ところで児童福祉法三四条一項六号にいう「児童に対し淫行をさせる行為」とは原判決が引用する昭和四〇年四月三〇日最高裁判所第二小法廷決定にいう「児童に対し淫行することを強制強要する場合のみならず、直接たると間接たるとを問わず児童に対し事実上の影響力を及ぼして児童が淫行をなすことを助長し、促進する行為を包含する」ものと解するところ、右の「事実上の影響力を及ぼして児童が淫行をなすことを助長し促進する」との趣旨は、当該児童が淫行するか否かの意思決定をするについて、これを左右し支配するに足る心理的、物理的強制力を加えることが必要であるとか、犯人と淫行をなした児童との間に雇用状態や性関係のむすびつき、或は相互の経済的、物質的利益の授受などの行為が存することを必要不可欠の要件とするものとは理解し難く同法文が「淫行をさせる行為」とした文辞の解釈上その行為の態様として少なくとも児童をして淫行行為をすることを容易ならしめて、これを助長し促進する事実上の影響力のある行為の存在を必要とし、またそれをもつて足るものと解するのが相当である。これを本件についてみるに、記録を調査し、当審における事実取調べの結果によれば、本件発生の経緯及び被告人の所為は前記原判決認定のとおりであるが、これに若干付加敷衍すると「A子は昭和三五年一月三日生の当時高校二年在学中のもので一八歳未満であり、このことは被告人も知つていたこと、BをA子に紹介するに際しては、あらかじめ被告人において同女に架電し『マスター(Bのこと)が気に入つたらしいがどうか』と連絡して、同女に売春の相手方がBであることを知らせ、その了解を得て、待ち合せ場所を喫茶店『△』と定め、その待ち合せ時間も連絡をとり、同女と同店で落ち合い、その際同女に終つたらすぐ電話するよう告げるとともに、他方Bに架電し、同人から乗用自動車で○○○○前に行くと連絡をうけると、同女を○○○○前まで連れていつて同所で同女をBに引き合せるとともに、B運転の自動車に同女を同乗させ、同女が右Bを相手に売春した後、同女から『いま終つたから』と電話報告を受けた際『金はいくらもらつたか』など同女に尋ねていること、またCをA子に紹介するに際しては、被告人において同女を喫茶店『○○○』に呼び出し、一方Cに対しても同店に来るよう電話連絡して同店で初対面の両名を引き合せるとともに『二人で何処かに行つて話をするのや』と告げるとともに同女に『終つたら電話するように』と告げて、同女をCの運転する乗用自動車に同乗させ、同女がCを相手に売春した後、同女から『いま終つたから』と電話報告をうけた際、『金はいくらもらつたか』など同女に尋ねていること」の各事実を認定することができ、右認定に反する被告人の原審公判廷の供述記載、当審公判廷における供述は原審及び当審で取調べたその余の各証拠と対比すれば措信することはできない。
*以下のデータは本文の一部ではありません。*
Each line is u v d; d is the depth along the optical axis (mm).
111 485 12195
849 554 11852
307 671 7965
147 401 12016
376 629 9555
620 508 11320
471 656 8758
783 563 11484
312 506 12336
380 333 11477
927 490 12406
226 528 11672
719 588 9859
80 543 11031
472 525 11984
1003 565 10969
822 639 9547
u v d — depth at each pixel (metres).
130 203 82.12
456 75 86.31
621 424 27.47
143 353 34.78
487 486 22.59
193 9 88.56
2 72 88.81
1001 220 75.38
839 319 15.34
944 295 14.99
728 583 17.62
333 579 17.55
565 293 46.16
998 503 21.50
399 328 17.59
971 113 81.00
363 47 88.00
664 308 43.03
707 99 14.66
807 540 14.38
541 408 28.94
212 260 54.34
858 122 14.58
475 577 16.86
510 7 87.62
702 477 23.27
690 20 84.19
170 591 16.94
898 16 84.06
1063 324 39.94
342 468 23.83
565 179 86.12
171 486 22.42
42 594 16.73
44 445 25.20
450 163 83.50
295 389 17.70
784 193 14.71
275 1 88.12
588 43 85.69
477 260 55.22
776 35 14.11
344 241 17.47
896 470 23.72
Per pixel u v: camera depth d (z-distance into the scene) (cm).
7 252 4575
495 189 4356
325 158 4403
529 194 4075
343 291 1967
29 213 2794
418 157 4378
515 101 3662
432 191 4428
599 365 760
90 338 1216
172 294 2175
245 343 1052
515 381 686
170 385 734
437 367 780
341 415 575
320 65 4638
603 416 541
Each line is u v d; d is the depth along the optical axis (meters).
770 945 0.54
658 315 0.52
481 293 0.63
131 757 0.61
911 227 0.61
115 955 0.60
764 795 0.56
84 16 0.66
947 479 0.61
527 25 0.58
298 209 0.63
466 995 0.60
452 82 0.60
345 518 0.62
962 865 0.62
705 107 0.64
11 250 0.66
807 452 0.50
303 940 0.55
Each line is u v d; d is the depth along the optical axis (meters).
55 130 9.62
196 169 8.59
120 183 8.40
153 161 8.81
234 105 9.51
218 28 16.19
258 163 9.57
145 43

そして前記原審認定の事実と右認定の事実を総合すれば、被告人の本件行為の態様は児童であるA子に対して、B、Cと性交させる目的で、右両名を紹介したうえ、同女に淫行させることを容易ならしめ、助長、促進するために周到な媒介行為に出たうえ、売春の結果についても報告を受けているものであつて、これらの行為は同女が前記の淫行をするについて事実上の影響力を及ぼしこれを助長し促進していると評価できるので児童福祉法三四条一項六号にいう「児童に淫行させる行為」に該当するものというべきである。従つて被告人の児童福祉法違反の点について当審の判断と理由及び結論を異にする原判決はその限度で同法条の解釈適用を誤つたものであると言わざるを得ない。

ところで本件起訴にかかる児童福祉法三四条一項六号違反の罪と売春防止法六条一項違反の罪とが刑法五四条一項前段のいわゆる観念的競合の関係に立つものと解されるところ、本件は同法五四条一項前段、一〇条により重い児童福祉法三四条一項六号違反の罪の刑をもつて処断すべきものとして家庭裁判所に起訴された場合であるから、前記のとおり児童福祉法違反の罪が成立する以上、売春防止法違反の罪についても家庭裁判所の併合管轄権が認められるものであり、これと結論を異にし管轄違いの言渡をした原判決は、前記法令の解釈適用を誤つた結果、その誤りが判決に影響を及ぼすことが明らかなものといわざるを得ない。従つて原判決はこの意味で破棄を免れない。

よつて、本件控訴は理由があるので刑訴法三九七条一項、三八〇条により原判決を破棄し、同法四〇〇条本文に従い本件を津家庭裁判所に差し戻すこととし、主文のとおり判決する。